=== Section Start ===
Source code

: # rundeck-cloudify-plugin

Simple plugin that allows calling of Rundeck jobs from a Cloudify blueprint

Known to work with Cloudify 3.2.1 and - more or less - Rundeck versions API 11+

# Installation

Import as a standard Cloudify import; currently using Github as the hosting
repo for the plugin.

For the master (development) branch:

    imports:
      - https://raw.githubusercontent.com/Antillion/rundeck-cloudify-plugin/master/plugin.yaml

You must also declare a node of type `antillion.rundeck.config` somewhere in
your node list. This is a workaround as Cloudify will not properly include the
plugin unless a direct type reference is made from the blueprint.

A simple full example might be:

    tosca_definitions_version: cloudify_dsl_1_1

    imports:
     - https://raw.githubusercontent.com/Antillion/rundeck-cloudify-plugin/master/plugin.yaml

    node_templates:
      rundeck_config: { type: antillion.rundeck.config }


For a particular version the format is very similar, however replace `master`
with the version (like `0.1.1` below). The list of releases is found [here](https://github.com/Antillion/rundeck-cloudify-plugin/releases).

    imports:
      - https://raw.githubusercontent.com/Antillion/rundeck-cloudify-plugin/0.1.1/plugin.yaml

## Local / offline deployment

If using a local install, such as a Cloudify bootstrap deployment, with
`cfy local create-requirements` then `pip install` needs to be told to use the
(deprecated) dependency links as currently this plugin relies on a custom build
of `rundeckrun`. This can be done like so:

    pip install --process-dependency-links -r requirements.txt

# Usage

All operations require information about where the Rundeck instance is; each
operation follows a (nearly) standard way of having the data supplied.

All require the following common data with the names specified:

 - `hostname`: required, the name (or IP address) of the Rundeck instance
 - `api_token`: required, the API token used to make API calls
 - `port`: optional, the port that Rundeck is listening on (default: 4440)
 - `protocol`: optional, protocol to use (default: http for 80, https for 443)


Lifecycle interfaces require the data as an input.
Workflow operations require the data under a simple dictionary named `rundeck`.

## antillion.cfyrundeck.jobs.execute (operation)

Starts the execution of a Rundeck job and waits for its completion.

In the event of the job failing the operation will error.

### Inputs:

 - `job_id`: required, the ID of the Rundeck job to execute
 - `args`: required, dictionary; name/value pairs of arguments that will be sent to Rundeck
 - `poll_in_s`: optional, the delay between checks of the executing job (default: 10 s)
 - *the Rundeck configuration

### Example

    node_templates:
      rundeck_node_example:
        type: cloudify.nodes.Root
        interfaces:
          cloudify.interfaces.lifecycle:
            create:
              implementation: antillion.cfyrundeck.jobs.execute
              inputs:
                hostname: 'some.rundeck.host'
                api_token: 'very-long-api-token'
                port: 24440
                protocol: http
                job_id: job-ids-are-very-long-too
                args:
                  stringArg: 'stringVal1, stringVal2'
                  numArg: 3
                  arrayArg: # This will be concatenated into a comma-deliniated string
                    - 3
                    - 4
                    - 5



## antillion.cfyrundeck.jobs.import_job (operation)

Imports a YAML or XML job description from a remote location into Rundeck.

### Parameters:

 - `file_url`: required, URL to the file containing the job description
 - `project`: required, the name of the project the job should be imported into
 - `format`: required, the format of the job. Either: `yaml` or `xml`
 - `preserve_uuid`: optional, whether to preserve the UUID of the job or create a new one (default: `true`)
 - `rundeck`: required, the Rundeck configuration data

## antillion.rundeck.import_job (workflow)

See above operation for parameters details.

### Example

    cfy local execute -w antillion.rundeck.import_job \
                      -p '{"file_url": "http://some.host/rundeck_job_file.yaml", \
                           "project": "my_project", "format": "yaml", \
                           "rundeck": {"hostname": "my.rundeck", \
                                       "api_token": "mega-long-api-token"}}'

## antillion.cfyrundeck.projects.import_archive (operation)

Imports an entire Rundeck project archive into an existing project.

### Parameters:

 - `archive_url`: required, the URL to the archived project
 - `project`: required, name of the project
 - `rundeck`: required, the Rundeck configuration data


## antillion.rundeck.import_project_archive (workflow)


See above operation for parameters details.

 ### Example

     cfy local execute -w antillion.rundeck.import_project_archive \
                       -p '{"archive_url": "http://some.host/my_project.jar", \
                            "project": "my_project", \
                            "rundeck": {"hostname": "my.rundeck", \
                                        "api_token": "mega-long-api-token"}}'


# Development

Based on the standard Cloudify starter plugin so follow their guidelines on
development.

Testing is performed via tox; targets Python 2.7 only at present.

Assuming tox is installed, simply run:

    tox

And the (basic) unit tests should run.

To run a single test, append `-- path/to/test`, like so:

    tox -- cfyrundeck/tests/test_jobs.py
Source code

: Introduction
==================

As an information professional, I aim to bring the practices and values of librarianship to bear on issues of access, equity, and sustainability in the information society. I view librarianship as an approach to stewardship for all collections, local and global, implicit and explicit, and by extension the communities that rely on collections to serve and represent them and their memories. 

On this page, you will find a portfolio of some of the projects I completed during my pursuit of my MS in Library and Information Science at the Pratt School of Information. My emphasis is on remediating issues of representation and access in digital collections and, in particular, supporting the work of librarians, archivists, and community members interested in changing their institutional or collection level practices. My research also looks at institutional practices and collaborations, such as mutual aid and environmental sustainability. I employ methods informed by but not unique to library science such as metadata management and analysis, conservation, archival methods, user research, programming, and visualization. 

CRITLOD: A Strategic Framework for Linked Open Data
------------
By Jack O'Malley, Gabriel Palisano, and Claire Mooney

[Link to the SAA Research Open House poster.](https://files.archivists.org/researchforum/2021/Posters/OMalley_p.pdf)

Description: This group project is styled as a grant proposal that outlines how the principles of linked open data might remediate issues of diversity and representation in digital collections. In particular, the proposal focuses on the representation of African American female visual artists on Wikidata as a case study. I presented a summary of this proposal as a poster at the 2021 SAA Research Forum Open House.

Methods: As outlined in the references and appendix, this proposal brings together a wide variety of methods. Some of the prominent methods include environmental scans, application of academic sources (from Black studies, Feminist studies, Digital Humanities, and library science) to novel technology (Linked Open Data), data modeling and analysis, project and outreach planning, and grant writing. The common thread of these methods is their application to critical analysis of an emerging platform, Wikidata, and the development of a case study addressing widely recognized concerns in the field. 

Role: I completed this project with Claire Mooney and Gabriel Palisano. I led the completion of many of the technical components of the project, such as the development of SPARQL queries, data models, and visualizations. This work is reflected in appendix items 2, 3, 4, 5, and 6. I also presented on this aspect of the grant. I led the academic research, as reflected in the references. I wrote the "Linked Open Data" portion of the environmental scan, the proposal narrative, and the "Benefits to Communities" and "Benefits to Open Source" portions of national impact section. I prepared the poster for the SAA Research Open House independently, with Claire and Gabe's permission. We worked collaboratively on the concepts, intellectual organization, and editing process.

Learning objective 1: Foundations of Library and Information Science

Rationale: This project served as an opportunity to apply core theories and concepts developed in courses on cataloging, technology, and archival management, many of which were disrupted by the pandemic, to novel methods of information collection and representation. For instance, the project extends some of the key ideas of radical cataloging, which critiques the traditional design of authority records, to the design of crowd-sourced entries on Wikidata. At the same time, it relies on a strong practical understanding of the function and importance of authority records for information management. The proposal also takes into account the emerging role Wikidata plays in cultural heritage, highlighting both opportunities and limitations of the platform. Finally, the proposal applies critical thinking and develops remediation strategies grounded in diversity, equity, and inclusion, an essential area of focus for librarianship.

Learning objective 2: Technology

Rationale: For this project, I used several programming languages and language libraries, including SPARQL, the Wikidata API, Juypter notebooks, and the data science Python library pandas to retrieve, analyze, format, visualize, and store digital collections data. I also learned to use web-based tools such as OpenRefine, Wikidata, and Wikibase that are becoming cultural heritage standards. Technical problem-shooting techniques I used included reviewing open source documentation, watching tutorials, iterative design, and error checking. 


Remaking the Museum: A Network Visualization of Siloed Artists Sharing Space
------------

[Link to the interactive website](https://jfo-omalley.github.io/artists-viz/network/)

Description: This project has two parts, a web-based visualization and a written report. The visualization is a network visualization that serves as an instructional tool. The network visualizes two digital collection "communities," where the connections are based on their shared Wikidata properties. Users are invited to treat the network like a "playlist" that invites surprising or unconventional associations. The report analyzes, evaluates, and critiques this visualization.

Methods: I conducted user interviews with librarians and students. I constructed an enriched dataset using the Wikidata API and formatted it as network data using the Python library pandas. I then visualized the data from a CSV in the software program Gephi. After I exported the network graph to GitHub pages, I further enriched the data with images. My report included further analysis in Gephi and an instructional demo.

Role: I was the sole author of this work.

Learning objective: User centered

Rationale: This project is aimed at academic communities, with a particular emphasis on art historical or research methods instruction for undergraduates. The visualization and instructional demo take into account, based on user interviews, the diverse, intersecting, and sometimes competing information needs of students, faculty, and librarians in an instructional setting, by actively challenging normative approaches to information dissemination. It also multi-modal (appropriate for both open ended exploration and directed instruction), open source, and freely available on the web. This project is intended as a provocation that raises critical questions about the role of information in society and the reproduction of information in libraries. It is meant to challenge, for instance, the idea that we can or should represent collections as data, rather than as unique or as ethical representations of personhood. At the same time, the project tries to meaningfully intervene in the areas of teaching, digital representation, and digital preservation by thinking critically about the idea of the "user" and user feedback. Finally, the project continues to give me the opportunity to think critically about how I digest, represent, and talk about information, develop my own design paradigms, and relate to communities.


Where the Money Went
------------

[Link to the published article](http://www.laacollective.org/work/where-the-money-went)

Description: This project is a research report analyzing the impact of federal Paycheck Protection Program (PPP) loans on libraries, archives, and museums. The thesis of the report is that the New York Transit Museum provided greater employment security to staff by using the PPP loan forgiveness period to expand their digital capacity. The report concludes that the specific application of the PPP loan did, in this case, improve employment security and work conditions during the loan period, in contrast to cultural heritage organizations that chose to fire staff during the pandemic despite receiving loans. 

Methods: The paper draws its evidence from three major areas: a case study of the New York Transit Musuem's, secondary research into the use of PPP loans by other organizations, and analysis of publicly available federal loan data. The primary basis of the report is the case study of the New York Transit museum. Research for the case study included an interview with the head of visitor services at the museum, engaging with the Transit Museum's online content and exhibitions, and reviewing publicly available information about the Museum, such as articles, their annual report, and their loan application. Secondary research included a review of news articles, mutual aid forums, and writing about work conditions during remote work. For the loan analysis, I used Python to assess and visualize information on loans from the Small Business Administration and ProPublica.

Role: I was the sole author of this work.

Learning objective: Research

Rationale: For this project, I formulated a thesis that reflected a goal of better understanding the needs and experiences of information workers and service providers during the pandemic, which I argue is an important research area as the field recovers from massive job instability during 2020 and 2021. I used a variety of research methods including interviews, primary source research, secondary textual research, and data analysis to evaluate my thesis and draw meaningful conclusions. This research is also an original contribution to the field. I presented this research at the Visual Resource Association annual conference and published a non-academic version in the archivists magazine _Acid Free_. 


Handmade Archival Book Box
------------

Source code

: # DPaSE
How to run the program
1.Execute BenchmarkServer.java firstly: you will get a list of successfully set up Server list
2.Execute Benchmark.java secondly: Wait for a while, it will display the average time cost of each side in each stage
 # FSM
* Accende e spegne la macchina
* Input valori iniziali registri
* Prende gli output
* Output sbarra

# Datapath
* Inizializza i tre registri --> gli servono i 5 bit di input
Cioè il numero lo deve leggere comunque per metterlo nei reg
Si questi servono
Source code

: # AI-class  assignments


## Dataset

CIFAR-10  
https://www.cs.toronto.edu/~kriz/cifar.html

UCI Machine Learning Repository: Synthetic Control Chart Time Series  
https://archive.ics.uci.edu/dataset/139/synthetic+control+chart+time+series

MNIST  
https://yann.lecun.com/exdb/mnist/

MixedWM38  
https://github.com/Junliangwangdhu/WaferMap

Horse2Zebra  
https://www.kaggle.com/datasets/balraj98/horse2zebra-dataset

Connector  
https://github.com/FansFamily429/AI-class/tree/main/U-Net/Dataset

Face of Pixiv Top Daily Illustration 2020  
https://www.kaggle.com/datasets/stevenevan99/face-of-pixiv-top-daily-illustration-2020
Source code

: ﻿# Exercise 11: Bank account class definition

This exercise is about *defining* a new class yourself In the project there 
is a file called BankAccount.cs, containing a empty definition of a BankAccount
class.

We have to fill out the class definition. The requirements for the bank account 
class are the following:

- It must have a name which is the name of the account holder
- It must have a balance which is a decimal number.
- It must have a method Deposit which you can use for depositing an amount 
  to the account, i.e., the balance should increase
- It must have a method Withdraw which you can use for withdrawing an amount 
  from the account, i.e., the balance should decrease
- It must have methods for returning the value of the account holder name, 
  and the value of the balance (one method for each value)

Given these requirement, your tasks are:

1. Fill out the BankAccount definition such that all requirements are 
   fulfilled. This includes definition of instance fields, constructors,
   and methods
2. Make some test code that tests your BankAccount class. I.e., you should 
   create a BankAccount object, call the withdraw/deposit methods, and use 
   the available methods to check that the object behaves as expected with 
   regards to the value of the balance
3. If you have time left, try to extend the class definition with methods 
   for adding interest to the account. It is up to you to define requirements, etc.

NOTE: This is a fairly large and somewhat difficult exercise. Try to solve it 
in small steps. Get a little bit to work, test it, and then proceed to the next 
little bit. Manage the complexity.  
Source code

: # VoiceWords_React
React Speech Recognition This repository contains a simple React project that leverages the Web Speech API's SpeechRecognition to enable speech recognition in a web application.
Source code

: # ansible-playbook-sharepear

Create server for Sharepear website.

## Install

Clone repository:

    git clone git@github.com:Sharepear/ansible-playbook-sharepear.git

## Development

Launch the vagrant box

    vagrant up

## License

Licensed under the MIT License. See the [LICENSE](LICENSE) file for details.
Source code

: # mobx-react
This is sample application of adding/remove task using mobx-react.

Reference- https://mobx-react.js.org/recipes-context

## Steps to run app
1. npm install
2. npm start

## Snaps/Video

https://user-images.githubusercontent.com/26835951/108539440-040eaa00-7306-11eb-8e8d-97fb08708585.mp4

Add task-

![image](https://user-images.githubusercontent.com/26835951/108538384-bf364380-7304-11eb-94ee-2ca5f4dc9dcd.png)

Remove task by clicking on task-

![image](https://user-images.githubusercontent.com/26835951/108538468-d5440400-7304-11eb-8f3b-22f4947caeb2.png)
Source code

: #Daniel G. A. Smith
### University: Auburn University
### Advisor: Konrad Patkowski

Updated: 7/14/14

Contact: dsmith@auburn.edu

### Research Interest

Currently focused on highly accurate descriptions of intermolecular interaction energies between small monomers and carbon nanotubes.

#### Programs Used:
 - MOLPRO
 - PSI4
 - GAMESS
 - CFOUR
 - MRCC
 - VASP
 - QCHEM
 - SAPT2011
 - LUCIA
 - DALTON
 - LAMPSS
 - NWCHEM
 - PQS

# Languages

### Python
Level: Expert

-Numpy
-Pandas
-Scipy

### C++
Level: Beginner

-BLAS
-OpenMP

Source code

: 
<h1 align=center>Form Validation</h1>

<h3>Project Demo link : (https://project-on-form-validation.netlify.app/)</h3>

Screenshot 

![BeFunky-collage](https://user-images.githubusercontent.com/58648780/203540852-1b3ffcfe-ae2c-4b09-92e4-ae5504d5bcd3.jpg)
=== Section End ===
**Required action**
Begin with the line above that has "UCI Machine Learning" and continue through the line that has "We have to fill", setting each one down exactly. Stop there.

**Expected answer**
UCI Machine Learning Repository: Synthetic Control Chart Time Series  
https://archive.ics.uci.edu/dataset/139/synthetic+control+chart+time+series

MNIST  
https://yann.lecun.com/exdb/mnist/

MixedWM38  
https://github.com/Junliangwangdhu/WaferMap

Horse2Zebra  
https://www.kaggle.com/datasets/balraj98/horse2zebra-dataset

Connector  
https://github.com/FansFamily429/AI-class/tree/main/U-Net/Dataset

Face of Pixiv Top Daily Illustration 2020  
https://www.kaggle.com/datasets/stevenevan99/face-of-pixiv-top-daily-illustration-2020
Source code

: ﻿# Exercise 11: Bank account class definition

This exercise is about *defining* a new class yourself In the project there 
is a file called BankAccount.cs, containing a empty definition of a BankAccount
class.

We have to fill out the class definition. The requirements for the bank account 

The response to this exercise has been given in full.